A new approach to dining has opened on Frankfort Ave. Gina Stipo, who for 13 years lived in Tuscany, taught Italian cooking to food-centric tourists from around the world, and led culinary tours of the Italian countryside, has moved to Louisville and opened The Italian Table at 2359 Frankfort Ave. There, she will offer private dinners for up to 10 diners around her antique country table, teach classes in everyday Italian cuisine, and also offer a selection of food products in a small retail space.

Stipo has visited Louisville frequently over the last few years, in support of the Italian Cultural Institute of Louisville, for which she planned a fund-raising dinner several years ago, and has subsequently offered cooking classes at the annual ICI fund-raising auctions.
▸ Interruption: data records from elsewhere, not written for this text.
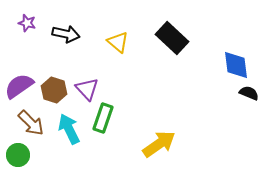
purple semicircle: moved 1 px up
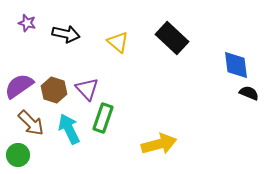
yellow arrow: rotated 20 degrees clockwise
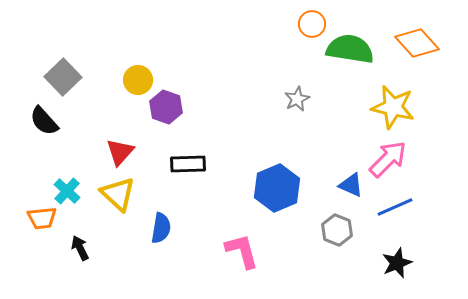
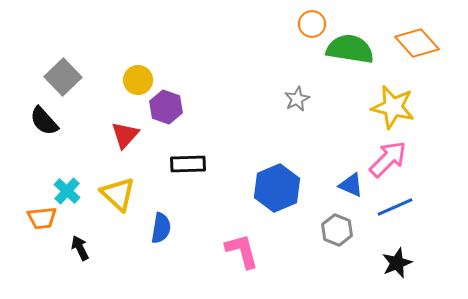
red triangle: moved 5 px right, 17 px up
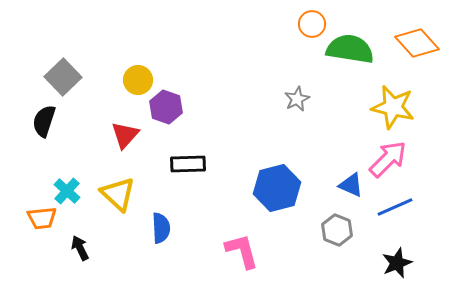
black semicircle: rotated 60 degrees clockwise
blue hexagon: rotated 9 degrees clockwise
blue semicircle: rotated 12 degrees counterclockwise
As a result, she fell in love with Louisville, and when she decided to return to the States, she looked in Louisville for a way to continue her food-related career.

“I bought a house in Crescent Hill, and found a great little place on Frankfort where I could offer my vision for a different sort of dining experience,” Stipo said in a phone interview. “Guests sit around a communal dining table, amid a collection of Italian antiques, and I cook them dinner.” She can seat private dinner parties, or have several small groups who can eat together, talk and get to know one another.

Stipo will offer seasonal Italian cooking classes by reservation. “Every class will have a session on making pasta,” she said, “as well as other seasonal dishes. My experience is in Italian regional cooking, and the Italians always eat what is in season.” Right now  her emphasis is on all the things Italians do with summer squashes and tomatoes. “In the winter I anticipate doing more with heartier, heavier dinners, with wild game, duck, perhaps a medieval-themed dinner.”

Stipo’s goal is to educate Louisvillians on the way food is prepared and eaten in Italy. One interesting point that Stipo has noticed in many American restaurants serving Italian food is that American chefs tend to put too many ingredients together in one dish. “In Italy, cooking is usually simpler, taking the best fresh ingredients and doing as little as is necessary to make them taste wonderful.”

Sunday, Aug. 23 Stipo will demonstrate her approach to cooking with seasonal vegetables Italian style at the Rainbow Blossom farmers market, where she will demonstrate how to prepare roasted vegetables with fresh herbs. “I want to give some ideas for different things to do with the excess of summer,” she said.

Initially, Stipo’s chefs table dinners will be offered  by reservation on Thursdays, Fridays and Saturdays. Hands-on cooking classes are offered Tuesdays from 6:30 p.m. to 9:30 p.m. reservations can be made through her website. Her retail space featuring linens and cookbooks and her favorite foods and specialty  ingredients such as sea salts, Italian cookies, tomato paste, and dried mushrooms will be open Tuesday through Saturday from noon to 6 p.m.